## The problem
Swap "nämnderna" for "styrelserna" in the records, starting at the beginning of the records and ending at the line that contains "förtroendevalda i nämnderna. Det kan vara", and give those lines again with nothing else changed.

(Collected data)
# # #

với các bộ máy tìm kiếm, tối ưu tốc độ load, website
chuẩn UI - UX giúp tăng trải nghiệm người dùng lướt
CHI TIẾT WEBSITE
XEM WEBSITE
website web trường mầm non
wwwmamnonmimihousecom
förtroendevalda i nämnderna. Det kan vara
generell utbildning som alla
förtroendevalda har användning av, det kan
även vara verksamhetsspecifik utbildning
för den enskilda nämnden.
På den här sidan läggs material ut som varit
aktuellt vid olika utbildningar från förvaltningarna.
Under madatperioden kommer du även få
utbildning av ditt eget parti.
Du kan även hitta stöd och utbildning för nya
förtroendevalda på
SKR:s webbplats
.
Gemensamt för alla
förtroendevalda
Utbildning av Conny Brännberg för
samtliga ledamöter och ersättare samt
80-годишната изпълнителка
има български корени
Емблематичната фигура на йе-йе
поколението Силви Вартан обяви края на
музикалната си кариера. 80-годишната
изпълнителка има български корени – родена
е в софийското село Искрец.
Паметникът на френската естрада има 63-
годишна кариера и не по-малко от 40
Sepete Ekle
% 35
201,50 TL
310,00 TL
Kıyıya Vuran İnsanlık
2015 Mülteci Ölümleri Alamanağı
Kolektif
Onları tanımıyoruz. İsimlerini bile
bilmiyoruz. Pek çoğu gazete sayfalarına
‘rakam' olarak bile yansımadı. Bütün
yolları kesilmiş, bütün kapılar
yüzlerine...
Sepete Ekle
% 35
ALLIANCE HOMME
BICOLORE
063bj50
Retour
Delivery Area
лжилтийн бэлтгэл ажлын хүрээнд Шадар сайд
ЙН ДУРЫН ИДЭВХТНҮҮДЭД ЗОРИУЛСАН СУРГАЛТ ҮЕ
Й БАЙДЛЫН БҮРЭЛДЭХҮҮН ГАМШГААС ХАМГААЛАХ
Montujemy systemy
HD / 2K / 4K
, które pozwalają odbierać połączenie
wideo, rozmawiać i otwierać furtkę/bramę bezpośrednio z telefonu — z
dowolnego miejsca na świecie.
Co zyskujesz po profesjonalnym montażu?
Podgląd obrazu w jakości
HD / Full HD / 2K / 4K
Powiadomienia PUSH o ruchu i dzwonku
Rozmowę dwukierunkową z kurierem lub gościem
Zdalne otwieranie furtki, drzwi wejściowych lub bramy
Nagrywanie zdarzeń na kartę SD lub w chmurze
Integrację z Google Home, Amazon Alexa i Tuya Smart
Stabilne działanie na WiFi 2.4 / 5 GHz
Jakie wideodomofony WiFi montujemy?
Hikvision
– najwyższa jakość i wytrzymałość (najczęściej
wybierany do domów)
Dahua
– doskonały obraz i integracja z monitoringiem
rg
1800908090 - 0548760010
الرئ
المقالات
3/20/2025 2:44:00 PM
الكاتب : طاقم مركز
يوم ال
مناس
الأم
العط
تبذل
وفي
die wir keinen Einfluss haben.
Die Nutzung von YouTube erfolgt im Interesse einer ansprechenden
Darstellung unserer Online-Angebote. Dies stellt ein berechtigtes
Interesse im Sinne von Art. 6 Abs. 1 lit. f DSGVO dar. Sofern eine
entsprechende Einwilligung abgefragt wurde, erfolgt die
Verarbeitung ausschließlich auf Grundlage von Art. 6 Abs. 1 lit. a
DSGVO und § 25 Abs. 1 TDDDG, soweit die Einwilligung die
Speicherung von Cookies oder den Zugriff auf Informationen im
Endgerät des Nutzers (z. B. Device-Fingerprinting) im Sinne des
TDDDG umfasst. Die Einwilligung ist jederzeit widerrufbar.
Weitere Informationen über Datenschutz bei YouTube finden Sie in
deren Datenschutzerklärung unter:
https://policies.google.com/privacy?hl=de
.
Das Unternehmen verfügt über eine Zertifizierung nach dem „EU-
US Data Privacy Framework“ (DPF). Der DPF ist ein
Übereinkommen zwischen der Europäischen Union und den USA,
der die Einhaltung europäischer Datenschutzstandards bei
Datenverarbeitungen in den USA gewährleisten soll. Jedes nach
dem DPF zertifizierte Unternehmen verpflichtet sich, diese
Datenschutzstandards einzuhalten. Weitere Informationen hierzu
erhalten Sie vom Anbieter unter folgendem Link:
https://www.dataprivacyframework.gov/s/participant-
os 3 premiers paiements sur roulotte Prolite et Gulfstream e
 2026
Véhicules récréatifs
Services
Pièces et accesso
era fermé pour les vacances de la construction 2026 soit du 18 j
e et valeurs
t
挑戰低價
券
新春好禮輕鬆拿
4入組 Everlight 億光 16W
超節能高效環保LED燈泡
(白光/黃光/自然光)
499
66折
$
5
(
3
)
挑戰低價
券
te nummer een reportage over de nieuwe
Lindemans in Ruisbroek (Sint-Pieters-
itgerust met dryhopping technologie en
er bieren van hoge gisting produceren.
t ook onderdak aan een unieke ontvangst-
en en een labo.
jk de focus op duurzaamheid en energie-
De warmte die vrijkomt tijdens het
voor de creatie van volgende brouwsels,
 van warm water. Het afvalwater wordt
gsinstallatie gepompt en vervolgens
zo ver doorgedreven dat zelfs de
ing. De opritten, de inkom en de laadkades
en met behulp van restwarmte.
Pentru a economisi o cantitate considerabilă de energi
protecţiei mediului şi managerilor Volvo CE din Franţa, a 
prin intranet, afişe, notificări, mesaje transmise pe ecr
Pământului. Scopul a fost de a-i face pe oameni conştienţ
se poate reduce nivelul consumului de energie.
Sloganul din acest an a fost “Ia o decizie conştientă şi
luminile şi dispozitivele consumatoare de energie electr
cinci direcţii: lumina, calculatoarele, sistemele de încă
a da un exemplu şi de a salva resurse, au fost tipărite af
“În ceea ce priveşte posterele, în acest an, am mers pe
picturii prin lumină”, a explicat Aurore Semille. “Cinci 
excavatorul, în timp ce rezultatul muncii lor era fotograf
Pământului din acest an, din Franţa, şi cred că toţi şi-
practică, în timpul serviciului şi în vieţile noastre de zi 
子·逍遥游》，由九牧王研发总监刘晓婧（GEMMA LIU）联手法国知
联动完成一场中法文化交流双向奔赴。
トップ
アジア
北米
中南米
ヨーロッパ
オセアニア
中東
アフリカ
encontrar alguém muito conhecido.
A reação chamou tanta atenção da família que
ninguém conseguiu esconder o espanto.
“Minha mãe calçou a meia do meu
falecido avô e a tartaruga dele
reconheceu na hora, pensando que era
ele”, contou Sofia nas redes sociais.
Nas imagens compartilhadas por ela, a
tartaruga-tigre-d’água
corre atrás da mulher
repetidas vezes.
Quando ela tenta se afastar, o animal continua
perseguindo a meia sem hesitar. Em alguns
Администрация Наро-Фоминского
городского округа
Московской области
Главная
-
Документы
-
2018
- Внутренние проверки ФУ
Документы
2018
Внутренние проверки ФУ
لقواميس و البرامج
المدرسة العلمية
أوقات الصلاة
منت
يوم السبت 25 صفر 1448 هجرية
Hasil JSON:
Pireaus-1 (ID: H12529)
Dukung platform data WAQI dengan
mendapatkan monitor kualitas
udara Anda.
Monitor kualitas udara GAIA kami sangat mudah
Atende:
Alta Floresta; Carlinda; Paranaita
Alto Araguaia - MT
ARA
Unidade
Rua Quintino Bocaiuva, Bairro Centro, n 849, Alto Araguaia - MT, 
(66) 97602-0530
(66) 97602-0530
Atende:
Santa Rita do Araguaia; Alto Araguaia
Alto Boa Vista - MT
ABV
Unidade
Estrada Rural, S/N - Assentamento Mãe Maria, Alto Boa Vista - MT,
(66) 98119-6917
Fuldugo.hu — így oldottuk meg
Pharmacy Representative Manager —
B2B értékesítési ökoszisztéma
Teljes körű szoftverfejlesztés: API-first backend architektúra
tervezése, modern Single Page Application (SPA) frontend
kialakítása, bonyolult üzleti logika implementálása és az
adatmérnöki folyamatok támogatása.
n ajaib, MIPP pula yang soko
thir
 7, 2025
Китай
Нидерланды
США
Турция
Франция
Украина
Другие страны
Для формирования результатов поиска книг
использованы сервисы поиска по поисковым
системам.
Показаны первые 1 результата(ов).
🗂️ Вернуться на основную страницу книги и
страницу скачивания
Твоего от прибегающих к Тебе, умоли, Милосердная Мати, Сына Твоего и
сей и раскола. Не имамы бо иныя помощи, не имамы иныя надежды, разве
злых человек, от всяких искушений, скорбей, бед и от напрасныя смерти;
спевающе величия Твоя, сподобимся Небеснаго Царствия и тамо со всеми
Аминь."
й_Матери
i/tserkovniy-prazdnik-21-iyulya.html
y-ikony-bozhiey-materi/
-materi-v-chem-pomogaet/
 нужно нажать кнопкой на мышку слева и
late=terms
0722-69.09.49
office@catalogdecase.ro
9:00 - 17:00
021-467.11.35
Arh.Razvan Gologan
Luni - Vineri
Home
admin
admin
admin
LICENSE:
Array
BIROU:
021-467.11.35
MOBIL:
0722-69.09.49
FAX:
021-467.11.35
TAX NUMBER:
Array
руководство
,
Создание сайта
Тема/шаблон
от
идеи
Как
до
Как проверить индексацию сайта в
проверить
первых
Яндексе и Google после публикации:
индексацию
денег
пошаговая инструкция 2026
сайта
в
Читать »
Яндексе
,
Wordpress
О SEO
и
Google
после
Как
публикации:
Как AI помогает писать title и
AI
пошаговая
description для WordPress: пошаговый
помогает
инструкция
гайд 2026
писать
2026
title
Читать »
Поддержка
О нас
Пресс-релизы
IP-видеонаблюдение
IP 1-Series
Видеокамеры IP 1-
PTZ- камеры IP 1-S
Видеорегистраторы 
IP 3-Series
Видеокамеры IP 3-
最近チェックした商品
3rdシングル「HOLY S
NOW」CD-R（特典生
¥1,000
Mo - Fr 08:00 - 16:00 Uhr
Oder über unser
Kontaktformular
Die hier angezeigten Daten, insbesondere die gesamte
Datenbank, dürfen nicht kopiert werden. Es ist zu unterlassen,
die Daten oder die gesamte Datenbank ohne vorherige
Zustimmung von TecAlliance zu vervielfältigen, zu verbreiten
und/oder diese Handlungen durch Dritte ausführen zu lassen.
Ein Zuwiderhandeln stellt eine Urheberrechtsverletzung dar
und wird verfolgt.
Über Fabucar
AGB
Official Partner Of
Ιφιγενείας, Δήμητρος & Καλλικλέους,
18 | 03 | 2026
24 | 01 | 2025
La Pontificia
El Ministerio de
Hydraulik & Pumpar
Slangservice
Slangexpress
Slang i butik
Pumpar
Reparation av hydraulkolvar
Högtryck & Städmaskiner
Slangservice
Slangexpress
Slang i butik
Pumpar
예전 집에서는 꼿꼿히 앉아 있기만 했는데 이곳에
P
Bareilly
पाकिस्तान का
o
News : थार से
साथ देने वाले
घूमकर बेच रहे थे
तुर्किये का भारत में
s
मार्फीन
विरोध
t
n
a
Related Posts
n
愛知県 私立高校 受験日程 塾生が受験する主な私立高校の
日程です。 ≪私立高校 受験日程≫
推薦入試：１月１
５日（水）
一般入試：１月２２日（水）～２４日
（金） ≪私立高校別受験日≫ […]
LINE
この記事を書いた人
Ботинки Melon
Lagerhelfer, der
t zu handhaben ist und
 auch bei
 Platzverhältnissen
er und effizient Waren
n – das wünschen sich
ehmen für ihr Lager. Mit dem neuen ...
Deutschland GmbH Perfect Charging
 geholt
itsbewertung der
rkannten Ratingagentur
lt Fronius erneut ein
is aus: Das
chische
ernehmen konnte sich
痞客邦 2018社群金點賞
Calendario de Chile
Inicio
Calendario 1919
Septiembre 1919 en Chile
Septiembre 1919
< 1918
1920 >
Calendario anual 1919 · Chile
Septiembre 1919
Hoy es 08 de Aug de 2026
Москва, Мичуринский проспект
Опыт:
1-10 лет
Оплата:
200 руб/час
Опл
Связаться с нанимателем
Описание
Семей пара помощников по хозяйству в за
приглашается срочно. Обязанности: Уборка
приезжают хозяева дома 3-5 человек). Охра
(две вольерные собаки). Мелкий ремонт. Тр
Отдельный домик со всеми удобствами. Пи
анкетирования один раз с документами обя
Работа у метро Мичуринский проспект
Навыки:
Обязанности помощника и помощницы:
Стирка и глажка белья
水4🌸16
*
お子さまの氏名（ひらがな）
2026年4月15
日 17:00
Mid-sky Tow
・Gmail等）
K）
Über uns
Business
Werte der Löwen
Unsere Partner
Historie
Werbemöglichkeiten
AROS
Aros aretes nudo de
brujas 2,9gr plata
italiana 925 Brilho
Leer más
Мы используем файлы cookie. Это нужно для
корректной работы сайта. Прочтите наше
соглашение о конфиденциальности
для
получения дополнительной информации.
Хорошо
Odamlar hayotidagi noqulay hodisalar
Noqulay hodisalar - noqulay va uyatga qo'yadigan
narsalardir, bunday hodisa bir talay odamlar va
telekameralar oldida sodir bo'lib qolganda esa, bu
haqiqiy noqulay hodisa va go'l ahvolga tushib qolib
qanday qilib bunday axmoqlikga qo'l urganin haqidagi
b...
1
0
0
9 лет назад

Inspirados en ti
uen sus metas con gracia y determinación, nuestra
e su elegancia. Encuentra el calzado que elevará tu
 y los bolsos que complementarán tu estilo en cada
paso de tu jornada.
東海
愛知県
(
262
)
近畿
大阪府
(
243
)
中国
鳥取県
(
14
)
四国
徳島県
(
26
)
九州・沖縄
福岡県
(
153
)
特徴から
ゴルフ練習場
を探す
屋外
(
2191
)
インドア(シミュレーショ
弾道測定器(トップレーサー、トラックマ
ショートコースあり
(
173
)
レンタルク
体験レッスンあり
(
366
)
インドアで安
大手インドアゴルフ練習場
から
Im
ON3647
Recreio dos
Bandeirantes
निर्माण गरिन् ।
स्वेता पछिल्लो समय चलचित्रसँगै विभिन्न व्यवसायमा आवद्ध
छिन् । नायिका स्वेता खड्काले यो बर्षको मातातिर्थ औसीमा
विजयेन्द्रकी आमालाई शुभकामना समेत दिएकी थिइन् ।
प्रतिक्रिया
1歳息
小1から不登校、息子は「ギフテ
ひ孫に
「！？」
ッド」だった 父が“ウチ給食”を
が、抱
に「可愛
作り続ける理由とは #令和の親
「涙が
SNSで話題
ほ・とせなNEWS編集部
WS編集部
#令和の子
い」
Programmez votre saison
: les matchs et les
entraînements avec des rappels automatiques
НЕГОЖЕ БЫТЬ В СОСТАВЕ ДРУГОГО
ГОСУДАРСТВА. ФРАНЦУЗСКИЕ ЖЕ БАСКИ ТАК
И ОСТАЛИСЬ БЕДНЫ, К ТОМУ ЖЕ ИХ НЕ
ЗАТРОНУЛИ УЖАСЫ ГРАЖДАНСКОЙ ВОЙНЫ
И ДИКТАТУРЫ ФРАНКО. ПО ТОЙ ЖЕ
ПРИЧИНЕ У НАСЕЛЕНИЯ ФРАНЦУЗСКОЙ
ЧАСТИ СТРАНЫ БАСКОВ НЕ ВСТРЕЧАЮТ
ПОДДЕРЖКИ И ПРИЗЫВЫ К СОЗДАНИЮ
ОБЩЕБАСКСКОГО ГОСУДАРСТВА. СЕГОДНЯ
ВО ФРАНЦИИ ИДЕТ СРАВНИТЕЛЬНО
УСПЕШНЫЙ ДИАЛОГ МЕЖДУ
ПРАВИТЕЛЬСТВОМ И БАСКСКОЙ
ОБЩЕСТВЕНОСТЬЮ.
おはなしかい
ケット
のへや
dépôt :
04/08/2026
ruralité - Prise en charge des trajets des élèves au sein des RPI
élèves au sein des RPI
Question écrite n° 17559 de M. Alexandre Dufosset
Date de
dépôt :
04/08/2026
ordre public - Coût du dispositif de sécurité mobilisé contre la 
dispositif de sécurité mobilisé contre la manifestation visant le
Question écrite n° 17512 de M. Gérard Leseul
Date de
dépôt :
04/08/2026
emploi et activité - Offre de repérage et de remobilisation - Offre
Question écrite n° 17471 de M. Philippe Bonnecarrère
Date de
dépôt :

# # #

## Answer box
với các bộ máy tìm kiếm, tối ưu tốc độ load, website
chuẩn UI - UX giúp tăng trải nghiệm người dùng lướt
CHI TIẾT WEBSITE
XEM WEBSITE
website web trường mầm non
wwwmamnonmimihousecom
förtroendevalda i styrelserna. Det kan vara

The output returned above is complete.